To be clear, I have got two doubts,

  • One, about the non-uniqueness of an isothermal process &
  • Two, about the uniqueness of an adiabatic process.

The first doubt

The Wikipedia page of isothermal process states that:

For an adiabatic process, in which no heat flows into or out of the gas because its container is well insulated, Q = 0. If there is also no work done, i.e. a free expansion, there is no change in internal energy. For an ideal gas, this means that the process is also isothermal.[4] Thus, specifying that a process is isothermal is not sufficient to specify a unique process.

Now I am confused about the meaning of the last line.

Thus, specifying that a process is isothermal is not sufficient to specify a unique process.

I am not able to understand the significance of that last statement. Does it mean that any two states, say A & B, can be connected by more than one isothermal processes?

The second doubt

Similarly, I had read in my textbook that an adiabatic process is unique in nature. That is, between any two states only one adiabatic process can exist. To say the same thing in other words, if two thermodynamic states are connected by a reversible adiabatic process, then the same two states cant be connected by an irreversible adiabatic process

Kindly help me understand these statements with the help of some PV/VT/PT diagrams.

Any help would be deeply appreciated.

  • 1
    $\begingroup$ Please clarify what you are actually asking. You claim to be confused about the uniqueness of an isothermal process in the line between the quotes but later claim to be unsure about the uniqueness of an adiabatic process. So which one is it? $\endgroup$ – Jan Sep 30 '17 at 14:32
  • $\begingroup$ Sir/Madam Jan, I have tried to make my question clearer, kindly put the question off hold and help me. Thanking you in advance... $\endgroup$ – Mridul Kumar Rai Oct 2 '17 at 7:09
  • 2
    $\begingroup$ @user134175 I still think this is two separate questions so it should be posted as two separate questions. Edit this one down to one of your doubts and post the second as a separate question. I will vote to reopen this post if you do that because I think they are worthwhile questions. $\endgroup$ – Tyberius Oct 2 '17 at 14:42

(1) An isothermal process is one during which the system temperature $T=constant$. For an ideal satisfying $pV=RT$ this means that $pV=constant$ irrespective of how you achieve it. You can go up and down, back and forth on the same isothermal, but it is still an isothermal process having the same temperature.
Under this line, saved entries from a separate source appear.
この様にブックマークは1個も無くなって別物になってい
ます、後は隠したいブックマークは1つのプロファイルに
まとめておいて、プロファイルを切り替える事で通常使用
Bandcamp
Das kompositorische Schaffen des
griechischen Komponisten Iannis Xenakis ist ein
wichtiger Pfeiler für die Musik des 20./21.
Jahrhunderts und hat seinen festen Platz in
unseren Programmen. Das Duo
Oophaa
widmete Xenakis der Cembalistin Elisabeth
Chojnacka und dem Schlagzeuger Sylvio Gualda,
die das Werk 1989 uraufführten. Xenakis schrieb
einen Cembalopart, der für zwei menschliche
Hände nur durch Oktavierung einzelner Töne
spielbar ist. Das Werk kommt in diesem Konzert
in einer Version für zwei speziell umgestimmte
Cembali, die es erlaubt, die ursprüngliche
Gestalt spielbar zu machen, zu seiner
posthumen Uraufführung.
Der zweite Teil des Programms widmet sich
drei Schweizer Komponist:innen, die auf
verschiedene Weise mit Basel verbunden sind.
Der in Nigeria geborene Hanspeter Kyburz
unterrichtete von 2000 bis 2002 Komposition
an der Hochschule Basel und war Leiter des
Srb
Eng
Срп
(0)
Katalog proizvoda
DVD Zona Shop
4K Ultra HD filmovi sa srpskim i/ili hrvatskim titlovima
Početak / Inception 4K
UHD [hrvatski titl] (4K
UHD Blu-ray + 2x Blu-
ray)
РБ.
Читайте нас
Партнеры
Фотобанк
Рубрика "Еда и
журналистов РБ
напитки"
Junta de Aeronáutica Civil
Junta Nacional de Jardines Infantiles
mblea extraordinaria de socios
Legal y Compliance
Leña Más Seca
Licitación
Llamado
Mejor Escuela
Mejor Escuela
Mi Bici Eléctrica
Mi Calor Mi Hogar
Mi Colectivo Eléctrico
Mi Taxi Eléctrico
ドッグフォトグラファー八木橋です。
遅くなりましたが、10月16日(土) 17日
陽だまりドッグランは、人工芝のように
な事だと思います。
So it is not a unique process between two fixed points.

(2) The uniqueness of the adiabatic process is true only for a simple system, that is one whose state can be described by temperature and one additional "mechanical" parameter, e.g., for a gas $p = p(T,V)$, or a magnet $M=M(T,B)$, etc. It is definitely not true for more complicated systems, for example a gas with magnetic properties $p=p(T,V,B)$. Instead what is true is that through every equilibrium point there is a unique adiabatic surface (not a curve) determined by a pair of variables say $T,V$ or $V,B$ or $T,B$ such that any curve lying in that surface is an adiabatic process. That such adiabatic surfaces exist is the basis of one of the mathematical proofs of the existence of the entropy function and this quite famous proof is due to Caratheodory.